The best course of action is to stick it out through the day and get back on course at night, but sometimes it can be hard to keep from dozing off throughout the day. If you're low on sleep, try to avoid these six things, which could end up making you feel a whole lot worse.
1. Drinking Too Much Coffee
"Avoid excessive caffeine to compensate for you sleepiness," says Dr. Robert S. Rosenberg, Board-Certified Sleep Medicine Physician, over email. "This will make you more irritable and further interfere with your sleep." Caffeine messes with your body's circadian rhythms, which can affect your body's internal clock, including when you go to bed and how well you sleep.
2. Take Too Long Of A Nap
"Naps of 20 minutes are fine — in fact they can restore alertness after a sleep-deprived night for up to four hours," says Rosenberg. "However, naps of greater than 45 minutes to an hour may decrease your drive to sleep that night."
3. Vigorous Exercise
Although a brisk, short walk can help boost your energy, anything too intense or vigorous can actually be dangerous. Studies show that lack of sleep affects your cognitive and fine motor skills, which can in turn increase your risk for injury.

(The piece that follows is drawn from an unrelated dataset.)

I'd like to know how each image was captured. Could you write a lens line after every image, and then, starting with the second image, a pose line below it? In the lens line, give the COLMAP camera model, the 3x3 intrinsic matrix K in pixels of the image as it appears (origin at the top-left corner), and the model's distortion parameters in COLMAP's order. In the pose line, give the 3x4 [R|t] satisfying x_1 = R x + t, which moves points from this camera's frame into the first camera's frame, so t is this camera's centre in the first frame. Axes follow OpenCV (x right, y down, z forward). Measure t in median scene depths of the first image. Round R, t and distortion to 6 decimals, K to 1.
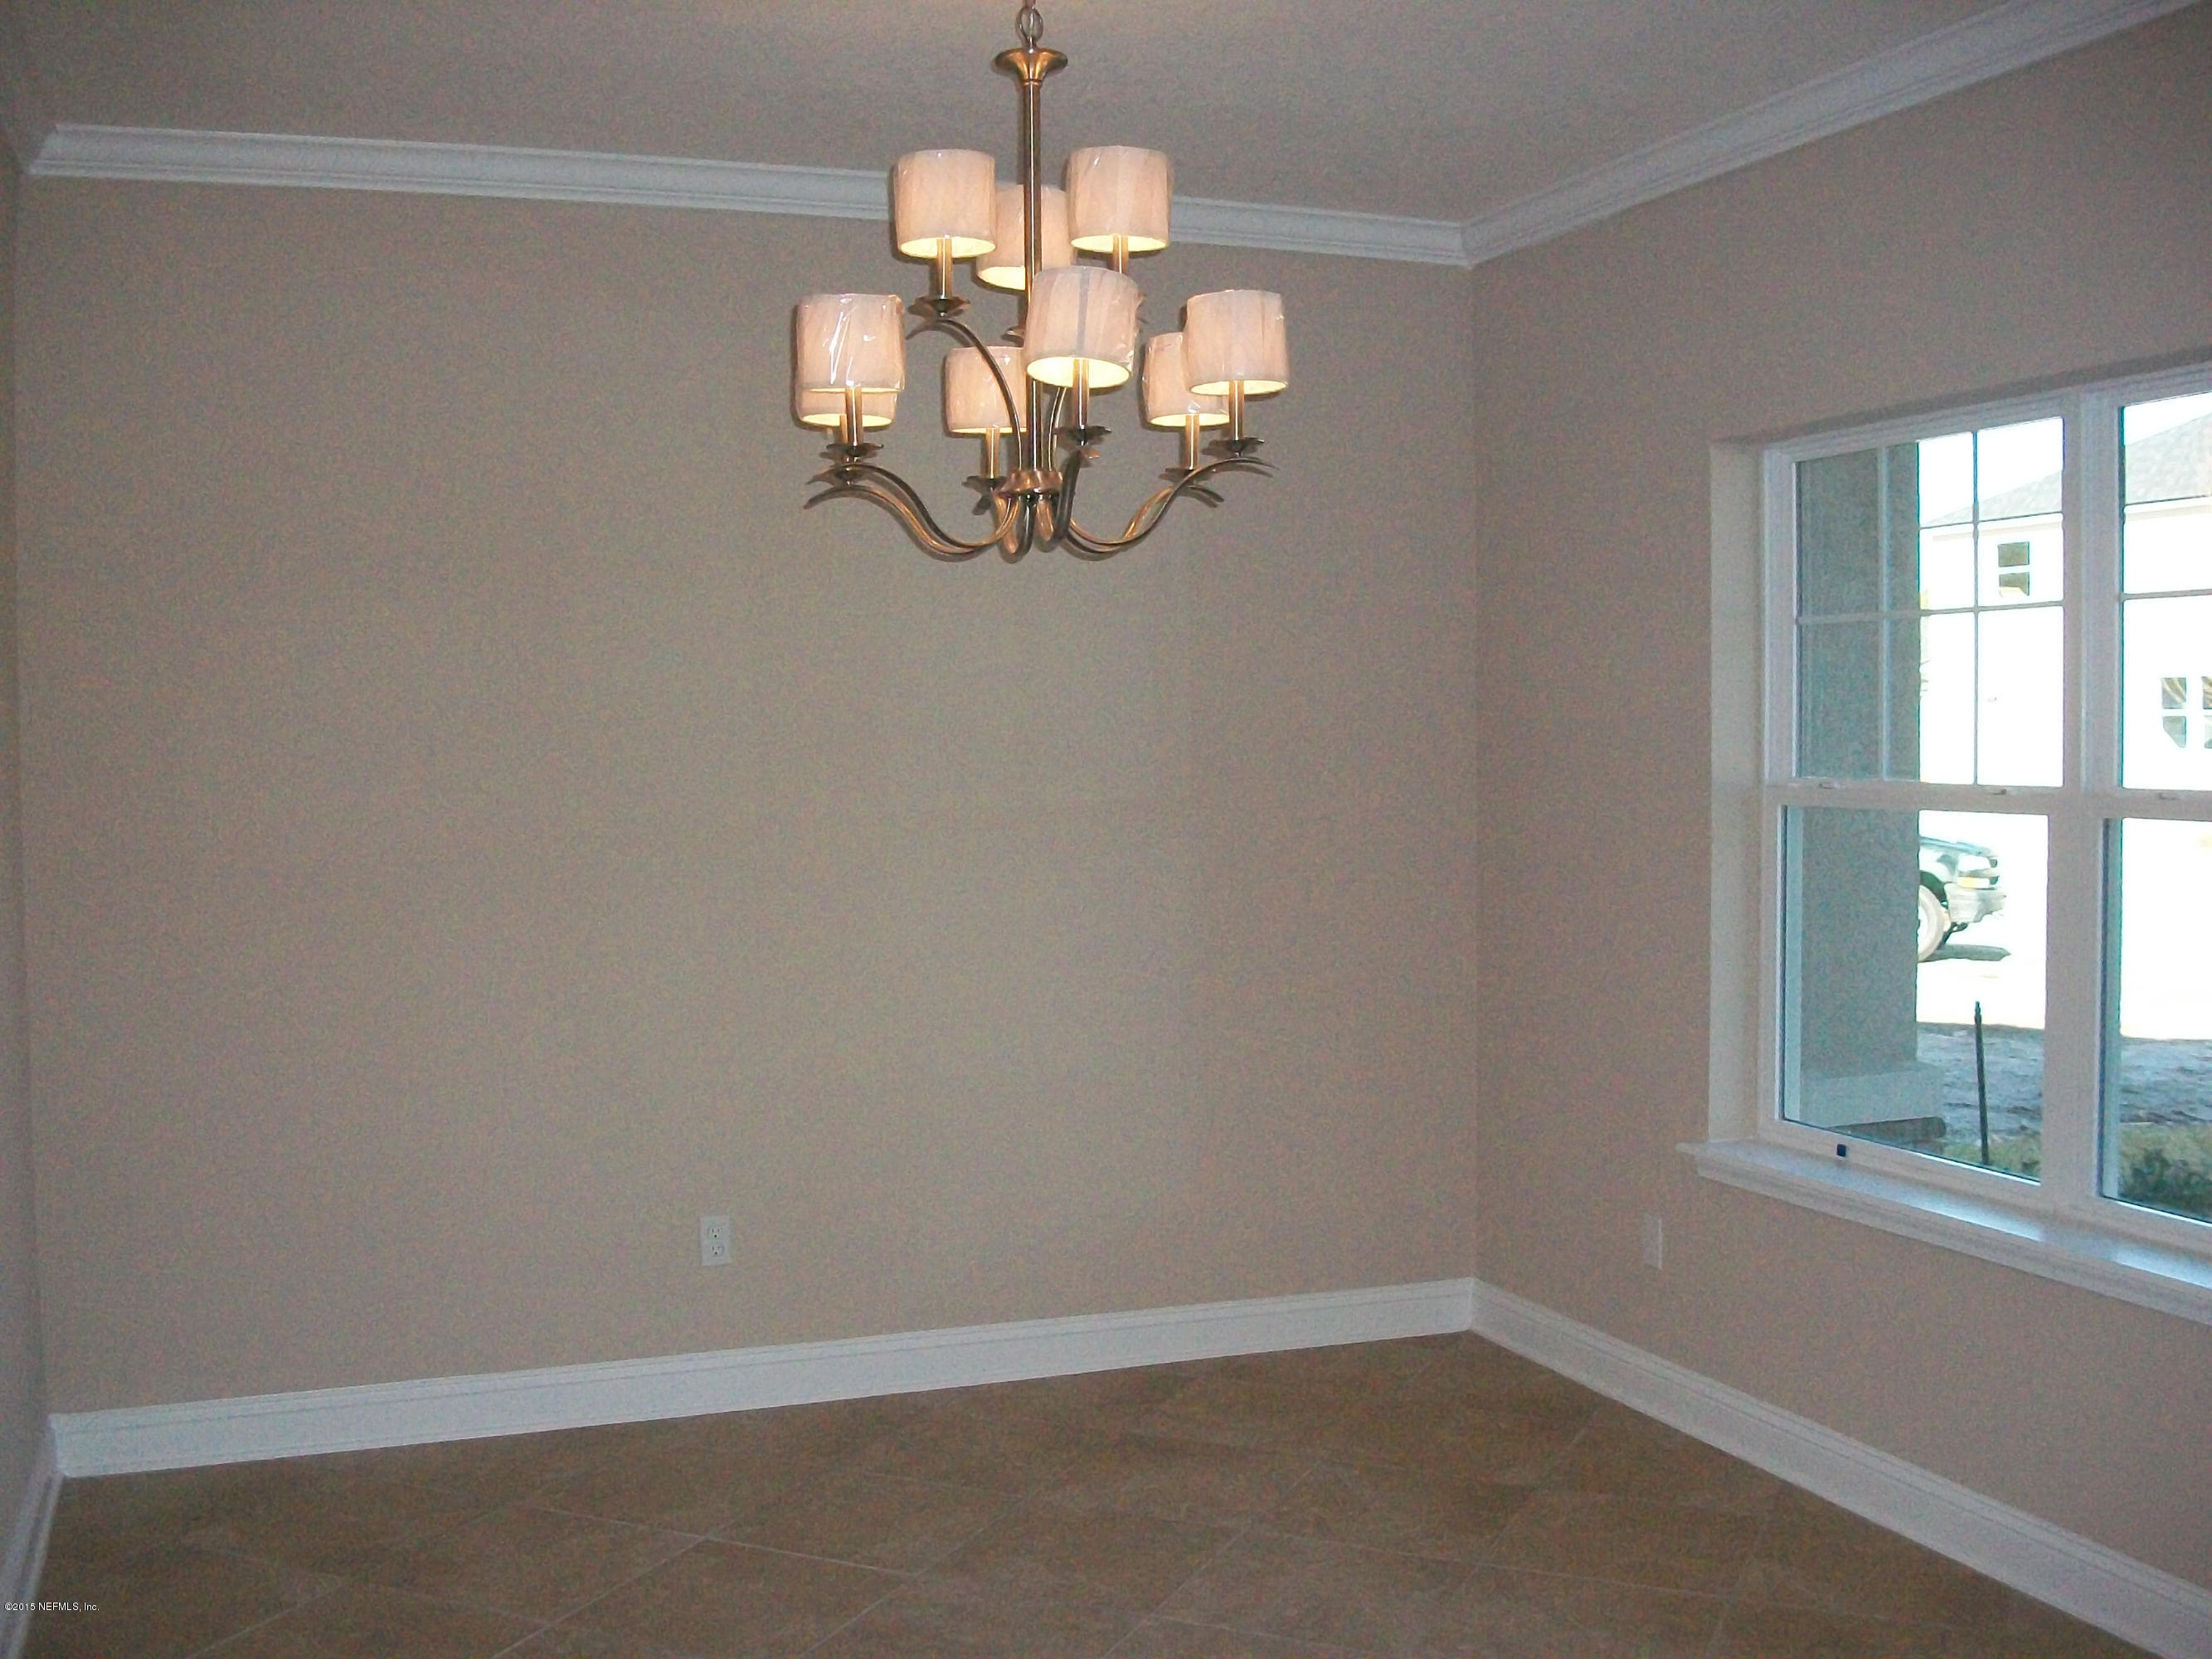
lens RADIAL K [[2284.2, 0, 1106.0], [0, 2284.2, 829.5], [0, 0, 1]] dist [-0.110941, -0.018318]
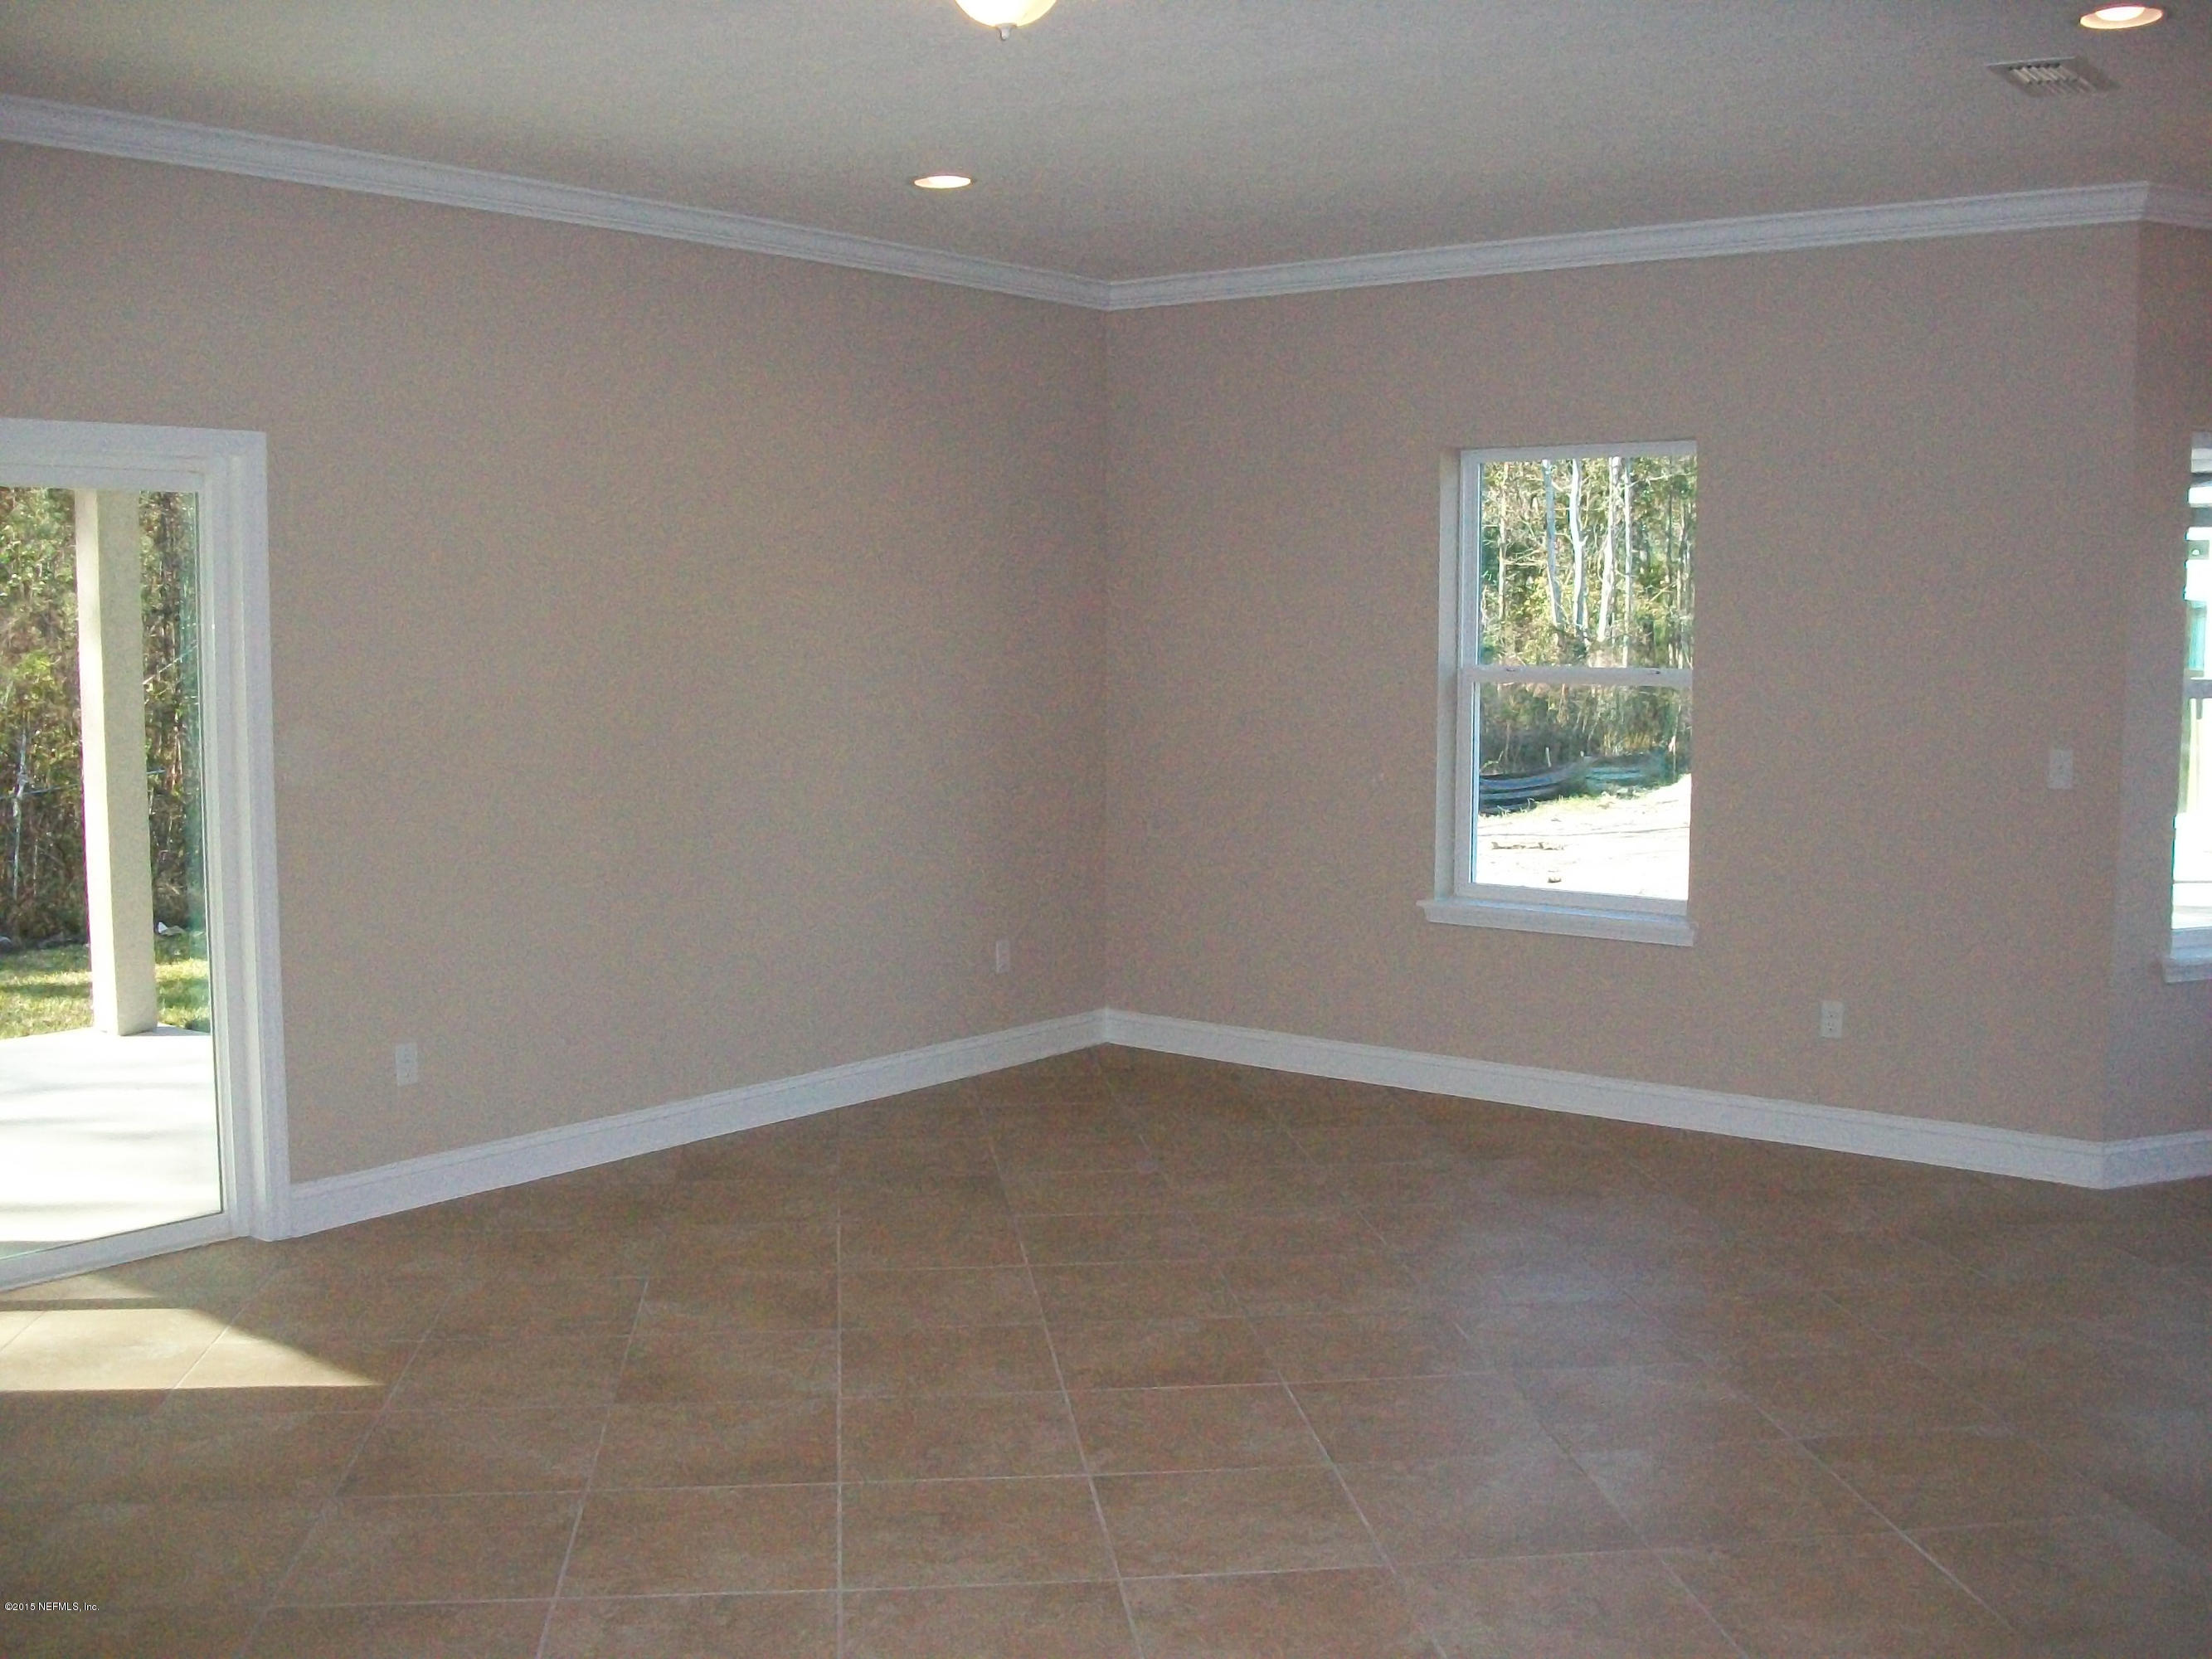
lens RADIAL K [[2284.2, 0, 1106.0], [0, 2284.2, 829.5], [0, 0, 1]] dist [-0.110941, -0.018318]
pose [[0.859821, -0.045541, 0.508561, -0.567914], [0.021178, 0.998338, 0.053594, 0.003611], [-0.510157, -0.035311, 0.859356, -0.255003]]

Stick to light exercises or take a rest day.
4. Drive Long Distances
"You may not be aware, but when we are sleep deprived, our reaction times slow significantly," says Rosenberg. "In most studies done on driving simulators, participants are not aware that they are slow to step on the brakes and tend to wander outside their lanes. In fact, with four hours of sleep your driving maybe worse than someone with a .08 alcohol level."
5. Take A Test
If you've got an important test or meeting the following day, it's imperative you get some good sleep the night before. "Your ability to focus and concentrate is negatively impacted by lack of sleep," says Rosenberg. "Memory consolidation of things you studied will be impaired by lack of sleep."
6. Turn To Junk Food
"People who are sleep deprived tend to eat or snack on foods that are less healthy," says Muehlbach. Researchers from Columbia University found that junk food is more appealing when you're sleep-deprived, so you'll have to fight your instinct for unhealthy food, which could actually slow you down.
"Try to make sleep a priority," says Muehlbach. "Allow for 7 to 9 hours of sleep on a routine basis. Better sleep, better life."